**WORK TO COMPLETE:** Reproduce the records that follow exactly as they appear.

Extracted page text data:

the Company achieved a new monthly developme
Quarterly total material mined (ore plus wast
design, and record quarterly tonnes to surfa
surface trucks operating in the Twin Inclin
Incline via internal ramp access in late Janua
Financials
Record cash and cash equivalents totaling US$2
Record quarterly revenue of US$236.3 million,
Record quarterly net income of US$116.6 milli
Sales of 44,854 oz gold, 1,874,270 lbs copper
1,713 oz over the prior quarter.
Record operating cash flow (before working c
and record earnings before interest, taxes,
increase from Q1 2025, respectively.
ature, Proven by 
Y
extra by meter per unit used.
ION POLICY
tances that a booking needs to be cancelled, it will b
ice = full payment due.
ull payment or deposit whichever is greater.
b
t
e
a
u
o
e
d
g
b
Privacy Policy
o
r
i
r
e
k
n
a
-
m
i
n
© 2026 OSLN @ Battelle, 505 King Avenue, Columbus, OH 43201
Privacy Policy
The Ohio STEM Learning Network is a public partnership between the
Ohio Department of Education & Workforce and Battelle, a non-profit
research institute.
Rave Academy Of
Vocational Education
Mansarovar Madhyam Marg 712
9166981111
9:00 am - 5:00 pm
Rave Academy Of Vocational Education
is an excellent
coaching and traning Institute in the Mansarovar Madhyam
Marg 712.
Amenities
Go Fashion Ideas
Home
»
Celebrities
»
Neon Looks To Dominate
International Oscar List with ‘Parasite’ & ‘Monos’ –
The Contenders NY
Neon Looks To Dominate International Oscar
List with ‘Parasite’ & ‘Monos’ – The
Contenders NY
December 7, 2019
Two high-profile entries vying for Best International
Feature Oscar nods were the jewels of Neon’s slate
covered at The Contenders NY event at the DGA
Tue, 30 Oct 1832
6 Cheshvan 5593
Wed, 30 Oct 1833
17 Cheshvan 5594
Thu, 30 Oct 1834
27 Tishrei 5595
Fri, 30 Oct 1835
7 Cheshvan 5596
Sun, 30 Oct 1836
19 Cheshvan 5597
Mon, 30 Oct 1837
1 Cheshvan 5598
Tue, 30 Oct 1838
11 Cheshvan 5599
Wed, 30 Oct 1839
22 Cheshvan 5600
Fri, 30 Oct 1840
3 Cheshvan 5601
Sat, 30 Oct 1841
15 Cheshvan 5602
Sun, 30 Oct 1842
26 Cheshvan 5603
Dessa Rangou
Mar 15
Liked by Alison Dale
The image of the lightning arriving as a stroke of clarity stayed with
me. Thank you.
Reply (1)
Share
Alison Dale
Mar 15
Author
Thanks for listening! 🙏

**RESULT:**
the Company achieved a new monthly developme
Quarterly total material mined (ore plus wast
design, and record quarterly tonnes to surfa
surface trucks operating in the Twin Inclin
Incline via internal ramp access in late Janua
Financials
Record cash and cash equivalents totaling US$2
Record quarterly revenue of US$236.3 million,
Record quarterly net income of US$116.6 milli
Sales of 44,854 oz gold, 1,874,270 lbs copper
1,713 oz over the prior quarter.
Record operating cash flow (before working c
and record earnings before interest, taxes,
increase from Q1 2025, respectively.
ature, Proven by 
Y
extra by meter per unit used.
ION POLICY
tances that a booking needs to be cancelled, it will b
ice = full payment due.
ull payment or deposit whichever is greater.
b
t
e
a
u
o
e
d
g
b
Privacy Policy
o
r
i
r
e
k
n
a
-
m
i
n
© 2026 OSLN @ Battelle, 505 King Avenue, Columbus, OH 43201
Privacy Policy
The Ohio STEM Learning Network is a public partnership between the
Ohio Department of Education & Workforce and Battelle, a non-profit
research institute.
Rave Academy Of
Vocational Education
Mansarovar Madhyam Marg 712
9166981111
9:00 am - 5:00 pm
Rave Academy Of Vocational Education
is an excellent
coaching and traning Institute in the Mansarovar Madhyam
Marg 712.
Amenities
Go Fashion Ideas
Home
»
Celebrities
»
Neon Looks To Dominate
International Oscar List with ‘Parasite’ & ‘Monos’ –
The Contenders NY
Neon Looks To Dominate International Oscar
List with ‘Parasite’ & ‘Monos’ – The
Contenders NY
December 7, 2019
Two high-profile entries vying for Best International
Feature Oscar nods were the jewels of Neon’s slate
covered at The Contenders NY event at the DGA
Tue, 30 Oct 1832
6 Cheshvan 5593
Wed, 30 Oct 1833
17 Cheshvan 5594
Thu, 30 Oct 1834
27 Tishrei 5595
Fri, 30 Oct 1835
7 Cheshvan 5596
Sun, 30 Oct 1836
19 Cheshvan 5597
Mon, 30 Oct 1837
1 Cheshvan 5598
Tue, 30 Oct 1838
11 Cheshvan 5599
Wed, 30 Oct 1839
22 Cheshvan 5600
Fri, 30 Oct 1840
3 Cheshvan 5601
Sat, 30 Oct 1841
15 Cheshvan 5602
Sun, 30 Oct 1842
26 Cheshvan 5603
Dessa Rangou
Mar 15
Liked by Alison Dale
The image of the lightning arriving as a stroke of clarity stayed with
me. Thank you.
Reply (1)
Share
Alison Dale
Mar 15
Author
Thanks for listening! 🙏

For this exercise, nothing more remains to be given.